A Malicious Google Play Store App Steals Thousands From Its Users
As reported by Check Point Research, the Google Play Store saw a nasty attack after malicious actors uploaded a fake WalletConnect app. WalletConnect is a protocol used by people with cryptocurrencies to help connect their wallets with decentralized applications on Web3. While different technologies use WalletConnect to make transactions, the service itself doesn’t have an official app.
The malicious actors knew this and created a fake WalletConnect app advertised to solve many problems with the protocol. They then flooded the app with fake positive reviews to help create a false sense of security. While the reviews seem to refer to a completely different app, it was enough to push the rating high enough to make the app seem reputable.
Check Point Research reports that about 10,000 people downloaded this fake app, but only 150 people attached the app to their cryptocurrency wallets. Still, that was enough people for the malicious developers to drain $70,000 from the attacked wallets before it got shut down.
How to Stay Safe From Malicious Google Play Store Apps
In this instance, the attack only affected people with cryptocurrency wallets. However, malicious Google Play Store apps target people from all walks of life; even if you’ve never owned any cryptocurrency, it’s worth taking the time to understand how safe the Google Play Store really is.

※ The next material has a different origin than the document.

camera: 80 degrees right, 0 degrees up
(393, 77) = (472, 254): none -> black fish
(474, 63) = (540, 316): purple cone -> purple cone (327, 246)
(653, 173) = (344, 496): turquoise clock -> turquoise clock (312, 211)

There are plenty of ways to avoid dangerous apps on Android, but this particular one used some nasty tricks to fool people. People couldn’t use its recent publication date to identify a fake app, as it was easy to presume that it was a brand-new app that WalletConnect had released. On top of that, the flood of fake positive reviews pushed its rating up, even if their actual content was total nonsense.
In these cases, if you do see an official-looking app that was published recently, has a low number of downloads, and the reviews seem believable enough, cross-reference it with the company itself. Check its website and socials for any announcements of the app, and if you don’t find any, be sure to ask them about it. If it is fake, the company can do all it can to warn its users about it and get the app taken down.